The March 6 order rejected a settlement between several transmission owners and PJM to resolve a complaint filed by Neptune Regional Transmission System and Long Island Power Authority (LIPA), which challenged the de minimis exception (EL15-18, et al.).

The decision instead requires the parties to revise PJM’s tariff to eliminate the exception and recalculate over a decade of rates within 90 days. The exception zeroes out the cost assignment for any zone responsible for less than 1% of the flow modeled on a transmission upgrade. The change is not applicable to costs allocated through the load-ratio share basis.

PJM Associate General Counsel Jessica Lynch said the RTO may request additional time to recalculate costs without the de minimis exception, as the order provides only 90 days to rerun over a decade of billing. The RTO is working to identify the baseline reliability projects affected by the order and what will be needed to recalculate their cost assignment.

To submit a commentary on this topic, email forum@rtoinsider.com.

Solution-based distribution factors (DFAX) are used to determine the full cost for projects less than $5 million and under 500 kV, while for higher-cost and higher-voltage projects, the calculation is split evenly between the load-ratio share basis and solution-based DFAX. Different methods are used if a project is needed to resolve stability violations.

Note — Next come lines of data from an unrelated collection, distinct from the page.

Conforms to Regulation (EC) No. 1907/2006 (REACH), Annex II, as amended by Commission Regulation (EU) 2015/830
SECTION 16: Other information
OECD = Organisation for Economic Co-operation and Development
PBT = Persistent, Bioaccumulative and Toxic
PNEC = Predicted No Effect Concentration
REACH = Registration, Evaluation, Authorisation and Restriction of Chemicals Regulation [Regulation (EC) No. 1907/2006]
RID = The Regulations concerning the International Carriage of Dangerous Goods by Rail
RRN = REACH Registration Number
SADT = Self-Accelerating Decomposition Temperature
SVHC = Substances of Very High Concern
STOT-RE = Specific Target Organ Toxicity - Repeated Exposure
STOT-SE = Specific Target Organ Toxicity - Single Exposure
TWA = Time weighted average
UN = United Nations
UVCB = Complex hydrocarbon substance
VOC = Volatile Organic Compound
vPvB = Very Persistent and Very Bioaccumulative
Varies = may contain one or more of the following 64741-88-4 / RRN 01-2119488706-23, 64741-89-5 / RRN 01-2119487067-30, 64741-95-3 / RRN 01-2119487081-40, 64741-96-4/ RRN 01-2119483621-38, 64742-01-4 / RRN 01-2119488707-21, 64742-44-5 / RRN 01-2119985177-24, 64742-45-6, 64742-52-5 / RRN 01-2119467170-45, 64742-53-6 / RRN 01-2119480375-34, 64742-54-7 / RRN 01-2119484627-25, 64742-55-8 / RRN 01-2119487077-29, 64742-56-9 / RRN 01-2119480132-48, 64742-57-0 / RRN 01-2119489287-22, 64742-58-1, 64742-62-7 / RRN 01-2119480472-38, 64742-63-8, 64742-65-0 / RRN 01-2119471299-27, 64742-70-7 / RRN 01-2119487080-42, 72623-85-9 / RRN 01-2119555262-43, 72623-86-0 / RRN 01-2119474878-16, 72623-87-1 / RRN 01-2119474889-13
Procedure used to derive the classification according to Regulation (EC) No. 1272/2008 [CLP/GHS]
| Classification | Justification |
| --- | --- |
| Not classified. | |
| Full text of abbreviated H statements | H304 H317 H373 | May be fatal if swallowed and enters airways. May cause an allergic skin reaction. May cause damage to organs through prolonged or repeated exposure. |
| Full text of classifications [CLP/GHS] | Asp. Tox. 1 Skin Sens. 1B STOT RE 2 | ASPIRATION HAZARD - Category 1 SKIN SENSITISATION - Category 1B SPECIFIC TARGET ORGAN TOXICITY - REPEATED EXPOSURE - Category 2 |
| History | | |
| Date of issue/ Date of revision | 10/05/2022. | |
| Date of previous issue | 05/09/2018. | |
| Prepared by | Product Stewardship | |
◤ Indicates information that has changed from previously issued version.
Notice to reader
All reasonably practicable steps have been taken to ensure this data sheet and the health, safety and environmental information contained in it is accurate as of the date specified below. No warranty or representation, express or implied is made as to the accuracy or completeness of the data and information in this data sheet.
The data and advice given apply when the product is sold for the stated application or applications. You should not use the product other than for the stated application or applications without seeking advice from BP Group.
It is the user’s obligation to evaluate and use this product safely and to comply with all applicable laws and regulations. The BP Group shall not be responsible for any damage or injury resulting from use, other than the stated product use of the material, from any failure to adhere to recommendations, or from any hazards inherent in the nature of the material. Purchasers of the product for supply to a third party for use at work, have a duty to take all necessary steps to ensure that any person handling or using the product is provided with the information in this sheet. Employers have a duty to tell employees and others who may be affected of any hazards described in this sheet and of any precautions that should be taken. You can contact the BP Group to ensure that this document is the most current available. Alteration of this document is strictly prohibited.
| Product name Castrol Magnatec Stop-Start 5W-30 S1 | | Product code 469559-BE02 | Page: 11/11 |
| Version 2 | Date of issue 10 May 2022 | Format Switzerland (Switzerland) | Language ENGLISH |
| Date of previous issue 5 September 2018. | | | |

The order denied a second prong of the Neptune/LIPA complaint, which argued PJM’s practice of netting counterflows, paired with the de minimis exception, distorts how the benefits of a project are accounted for when setting cost allocation. The commission also established a paper hearing to explore whether solution-based DFAX should be used when a project is needed to resolve short circuit violations.

Paul Sotkiewicz, president of E-Cubed Policy Associates, asked what implications the rebilling might have on credit and default risk for PJM members.

PJM General Counsel Chris O’Hara said staff does not have a sense of the scale of the rebilling and that it would be inappropriate to speculate on default risk at this time.